> _KURZE ÜBUNG_
Beantworten Sie anhand des folgenden Textabschnitts über Götterdarstellungen:
(a) Etwa in welchem Jahrhundert wurde der Nimbus auch in die christliche Kunst übernommen?
(b) In welchem Lebensalter werden indische Götter beinahe immer dargestellt?
(c) Welche beiden Gruppen zählen unbedingt zu den diesseitigen, erreichbaren Wesen?

> _TEXTABSCHNITT_
------------------------------------------------------------
Wenn das göttliche in menschlicher Gestalt erscheint, wie drückt man die übermenschliche, göttliche Macht aus? Für das Gottesbild ist nicht die Schönheit der vollendeten menschlichen Gestalt entscheidend wie beispielsweise in der griechischen Kunst, sondern der subtile Ausdruck eines übersinnlichen Wesens. In den Bildnissen stellen sich die Götter den Gläubigen durch Ihre sie kennzeichnende besondere Form und Haltung und charakteristische Beigaben dar, für die sich bestimmte festgelegte Vorschriften entwickelt haben. Der Gott muss auf diese und keine andere Art dargestellt werden und damit sofort zu erkennen sein. Trotz der Vermenschlichung in der Darstellung wird überall der Charakter des Göttlichen, Übernatürlichen gewahrt. Genau betrachtet ist keines der Gottesbilder im strengen Sinne wirklich menschengestaltig. Die göttliche Gestalt wird nicht als anatomische Wirklichkeit, sondern als Vision erlebt. Dazu gehört, dass indische Götter beinahe immer in unveränderter Jugend dargestellt werden. Ein deutliches, weit verbreitetes Kennzeichen einer Gottheit ist der Heiligenschein, der Nimbus. Dieses Lichtsymbol in Form einer Scheibe umstrahlt das Haupt oder auch die ganze Gestalt des Gottes und wurde etwa im 4.Jh. Auch in die christliche Kunst übernommen. Es ist ein Beispiel dafür, dass die herkömmlichen Mittel in der Darstellung des Göttlichen sich nicht auf eine Kultur beschränken müssen.
Die Art und Weise der Darstellung soll bestimmte wesentliche Eigenschaften des Gottes im Verhältnis zum Gläubigen in einem Kultbild verdeutlichen. Dazu gehört die zentrale Frage, wie jenseitig entrückt, wie meditativ-passiv und unerreichbar ist die Gottheit oder aber wie diesseitig gegenwärtig, aktiv wirksam und für den Gläubigen erreichbar ist sie. Die Gruppe der Buddhas und Tirthankaras zählt eher zu den für den Gläubigen unerreichbaren Göttern, obwohl es hier stufenweise Unterschiede gibt. Die Gruppe der Bodhisattvas und der Devas zählt unbedingt zu den diesseitigen erreichbaren und aktiv für den Gläubigen wirkenden Wesen.
------------------------------------------------------------
> _MATERIALAUSZUG_

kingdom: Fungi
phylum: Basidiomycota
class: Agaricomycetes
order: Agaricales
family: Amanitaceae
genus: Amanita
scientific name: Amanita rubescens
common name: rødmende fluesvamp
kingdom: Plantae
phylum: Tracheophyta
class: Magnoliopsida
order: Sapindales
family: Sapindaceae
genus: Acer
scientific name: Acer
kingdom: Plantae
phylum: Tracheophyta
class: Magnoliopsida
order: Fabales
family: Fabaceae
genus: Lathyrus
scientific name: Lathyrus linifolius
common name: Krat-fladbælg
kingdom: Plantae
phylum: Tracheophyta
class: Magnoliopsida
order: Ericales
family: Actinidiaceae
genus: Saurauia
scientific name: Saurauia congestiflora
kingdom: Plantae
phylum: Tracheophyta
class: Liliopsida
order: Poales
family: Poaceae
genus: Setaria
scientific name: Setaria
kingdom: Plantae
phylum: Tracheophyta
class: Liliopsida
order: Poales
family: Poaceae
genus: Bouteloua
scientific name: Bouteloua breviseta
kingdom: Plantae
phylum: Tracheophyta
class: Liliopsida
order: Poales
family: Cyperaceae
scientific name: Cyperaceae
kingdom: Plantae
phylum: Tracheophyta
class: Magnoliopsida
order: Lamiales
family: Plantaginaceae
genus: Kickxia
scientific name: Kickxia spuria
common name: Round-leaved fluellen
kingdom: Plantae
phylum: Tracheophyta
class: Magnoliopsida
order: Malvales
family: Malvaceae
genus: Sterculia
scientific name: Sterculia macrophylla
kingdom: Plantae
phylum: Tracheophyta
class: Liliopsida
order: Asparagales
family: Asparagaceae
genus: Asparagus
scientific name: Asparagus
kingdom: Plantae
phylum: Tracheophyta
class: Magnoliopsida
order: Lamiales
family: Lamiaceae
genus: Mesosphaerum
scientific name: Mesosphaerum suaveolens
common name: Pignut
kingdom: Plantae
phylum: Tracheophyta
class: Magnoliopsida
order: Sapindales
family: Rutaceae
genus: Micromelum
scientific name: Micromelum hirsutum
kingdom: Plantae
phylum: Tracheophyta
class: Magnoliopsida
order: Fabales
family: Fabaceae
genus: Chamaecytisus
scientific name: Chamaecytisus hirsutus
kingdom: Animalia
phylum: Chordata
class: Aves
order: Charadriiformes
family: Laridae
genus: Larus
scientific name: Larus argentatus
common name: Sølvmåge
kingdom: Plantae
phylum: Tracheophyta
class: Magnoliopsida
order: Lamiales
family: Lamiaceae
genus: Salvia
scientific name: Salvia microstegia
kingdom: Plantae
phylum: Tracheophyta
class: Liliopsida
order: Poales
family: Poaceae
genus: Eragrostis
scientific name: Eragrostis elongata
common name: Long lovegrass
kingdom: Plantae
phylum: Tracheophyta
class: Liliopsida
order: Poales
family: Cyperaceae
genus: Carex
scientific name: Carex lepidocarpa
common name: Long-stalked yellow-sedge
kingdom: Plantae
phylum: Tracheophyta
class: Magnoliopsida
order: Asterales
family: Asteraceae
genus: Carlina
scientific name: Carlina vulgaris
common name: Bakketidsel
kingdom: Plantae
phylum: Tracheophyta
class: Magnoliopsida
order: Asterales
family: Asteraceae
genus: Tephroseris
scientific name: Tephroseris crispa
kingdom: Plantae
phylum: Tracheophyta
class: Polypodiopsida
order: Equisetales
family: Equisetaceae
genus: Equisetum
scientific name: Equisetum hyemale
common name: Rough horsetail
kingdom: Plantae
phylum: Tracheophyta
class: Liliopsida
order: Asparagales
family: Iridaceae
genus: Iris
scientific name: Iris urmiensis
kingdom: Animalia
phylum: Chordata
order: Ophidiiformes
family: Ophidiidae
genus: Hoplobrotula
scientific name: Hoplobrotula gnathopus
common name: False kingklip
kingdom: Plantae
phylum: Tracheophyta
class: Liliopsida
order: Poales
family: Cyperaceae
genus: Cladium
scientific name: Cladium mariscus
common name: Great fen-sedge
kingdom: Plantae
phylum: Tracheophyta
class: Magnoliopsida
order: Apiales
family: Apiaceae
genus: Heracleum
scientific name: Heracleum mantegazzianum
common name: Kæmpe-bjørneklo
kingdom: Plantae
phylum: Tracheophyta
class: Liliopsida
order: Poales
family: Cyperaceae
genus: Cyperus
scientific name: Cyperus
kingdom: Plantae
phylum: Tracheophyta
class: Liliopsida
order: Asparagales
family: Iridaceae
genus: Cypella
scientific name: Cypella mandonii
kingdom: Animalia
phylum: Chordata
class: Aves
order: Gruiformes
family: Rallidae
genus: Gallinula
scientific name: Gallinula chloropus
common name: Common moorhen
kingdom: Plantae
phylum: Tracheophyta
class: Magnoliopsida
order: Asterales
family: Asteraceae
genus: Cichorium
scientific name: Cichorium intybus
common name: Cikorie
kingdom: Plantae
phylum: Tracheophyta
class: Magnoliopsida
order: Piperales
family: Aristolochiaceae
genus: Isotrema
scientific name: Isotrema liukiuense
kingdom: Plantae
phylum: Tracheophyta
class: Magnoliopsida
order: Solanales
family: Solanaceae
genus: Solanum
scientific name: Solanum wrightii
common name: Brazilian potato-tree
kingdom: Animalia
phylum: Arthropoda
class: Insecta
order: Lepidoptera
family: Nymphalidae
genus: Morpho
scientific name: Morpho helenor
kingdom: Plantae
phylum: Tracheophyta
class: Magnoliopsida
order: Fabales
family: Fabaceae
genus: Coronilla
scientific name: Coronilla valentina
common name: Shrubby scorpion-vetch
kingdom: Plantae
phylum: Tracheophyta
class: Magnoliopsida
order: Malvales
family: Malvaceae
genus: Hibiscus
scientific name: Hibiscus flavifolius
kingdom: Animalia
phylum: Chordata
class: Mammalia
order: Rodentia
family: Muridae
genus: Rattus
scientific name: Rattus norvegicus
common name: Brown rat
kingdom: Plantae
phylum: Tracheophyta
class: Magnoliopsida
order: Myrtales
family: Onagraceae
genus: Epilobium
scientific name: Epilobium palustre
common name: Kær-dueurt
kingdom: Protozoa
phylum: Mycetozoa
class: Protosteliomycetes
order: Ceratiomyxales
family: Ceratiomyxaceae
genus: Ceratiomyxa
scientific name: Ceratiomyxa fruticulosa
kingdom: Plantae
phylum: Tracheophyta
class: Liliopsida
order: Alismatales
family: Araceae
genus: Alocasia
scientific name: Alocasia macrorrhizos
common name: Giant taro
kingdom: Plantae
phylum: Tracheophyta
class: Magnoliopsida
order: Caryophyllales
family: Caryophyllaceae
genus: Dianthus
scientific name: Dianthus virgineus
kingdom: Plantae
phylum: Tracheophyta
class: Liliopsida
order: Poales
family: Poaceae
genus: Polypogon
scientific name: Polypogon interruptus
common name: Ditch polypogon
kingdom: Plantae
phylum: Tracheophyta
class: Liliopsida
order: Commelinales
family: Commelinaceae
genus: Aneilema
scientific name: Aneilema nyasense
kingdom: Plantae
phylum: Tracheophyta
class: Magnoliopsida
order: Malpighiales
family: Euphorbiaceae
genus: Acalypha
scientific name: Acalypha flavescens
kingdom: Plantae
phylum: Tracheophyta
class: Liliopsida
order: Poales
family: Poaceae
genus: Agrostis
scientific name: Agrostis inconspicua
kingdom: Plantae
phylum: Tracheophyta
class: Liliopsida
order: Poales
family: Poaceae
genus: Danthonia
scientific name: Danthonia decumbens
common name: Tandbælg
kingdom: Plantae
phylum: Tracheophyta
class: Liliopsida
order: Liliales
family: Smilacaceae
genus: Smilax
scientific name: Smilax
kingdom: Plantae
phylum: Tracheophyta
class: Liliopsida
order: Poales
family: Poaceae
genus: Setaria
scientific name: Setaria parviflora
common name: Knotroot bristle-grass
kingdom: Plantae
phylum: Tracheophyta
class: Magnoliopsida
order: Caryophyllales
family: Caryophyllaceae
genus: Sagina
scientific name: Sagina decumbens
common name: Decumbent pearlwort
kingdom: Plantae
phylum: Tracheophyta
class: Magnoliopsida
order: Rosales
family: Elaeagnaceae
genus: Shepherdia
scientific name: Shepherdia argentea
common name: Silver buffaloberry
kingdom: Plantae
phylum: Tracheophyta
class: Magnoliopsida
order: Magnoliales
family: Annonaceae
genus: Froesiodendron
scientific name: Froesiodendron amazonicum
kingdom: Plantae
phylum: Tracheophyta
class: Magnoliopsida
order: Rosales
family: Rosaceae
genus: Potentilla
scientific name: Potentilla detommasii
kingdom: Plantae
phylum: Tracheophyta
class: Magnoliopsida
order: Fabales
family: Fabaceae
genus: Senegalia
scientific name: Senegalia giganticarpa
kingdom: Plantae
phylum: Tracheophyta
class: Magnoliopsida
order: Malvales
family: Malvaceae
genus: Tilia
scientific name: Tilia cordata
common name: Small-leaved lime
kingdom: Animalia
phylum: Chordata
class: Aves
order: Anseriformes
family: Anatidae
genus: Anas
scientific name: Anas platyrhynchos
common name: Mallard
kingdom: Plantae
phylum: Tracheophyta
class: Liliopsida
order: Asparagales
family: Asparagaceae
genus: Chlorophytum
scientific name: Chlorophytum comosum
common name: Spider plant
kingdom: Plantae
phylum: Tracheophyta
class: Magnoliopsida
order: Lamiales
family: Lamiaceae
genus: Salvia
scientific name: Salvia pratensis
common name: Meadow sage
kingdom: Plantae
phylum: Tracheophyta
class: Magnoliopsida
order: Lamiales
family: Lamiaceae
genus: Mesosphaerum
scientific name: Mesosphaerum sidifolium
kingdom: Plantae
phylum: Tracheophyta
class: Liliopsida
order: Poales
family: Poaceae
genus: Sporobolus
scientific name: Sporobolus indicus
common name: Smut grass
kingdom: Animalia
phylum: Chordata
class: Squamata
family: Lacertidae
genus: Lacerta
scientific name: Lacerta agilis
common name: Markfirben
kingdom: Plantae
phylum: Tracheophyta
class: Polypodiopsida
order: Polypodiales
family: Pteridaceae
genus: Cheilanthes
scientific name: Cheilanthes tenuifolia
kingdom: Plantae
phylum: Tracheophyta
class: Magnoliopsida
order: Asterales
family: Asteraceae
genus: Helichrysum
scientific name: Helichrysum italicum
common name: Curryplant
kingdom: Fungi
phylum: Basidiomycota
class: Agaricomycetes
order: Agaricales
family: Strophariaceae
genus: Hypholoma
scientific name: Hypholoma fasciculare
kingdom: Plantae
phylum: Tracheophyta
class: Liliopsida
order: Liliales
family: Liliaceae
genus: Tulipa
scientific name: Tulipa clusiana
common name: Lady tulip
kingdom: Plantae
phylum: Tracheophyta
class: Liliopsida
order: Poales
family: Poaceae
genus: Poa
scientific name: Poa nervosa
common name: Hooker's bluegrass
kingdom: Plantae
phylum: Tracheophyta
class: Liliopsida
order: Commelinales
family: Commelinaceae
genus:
------------------------------------------------------------
> _LÖSUNG DER AUFGABE_
(a) Etwa im 4. Jahrhundert.
(b) In unveränderter Jugend.
(c) Die Bodhisattvas und die Devas.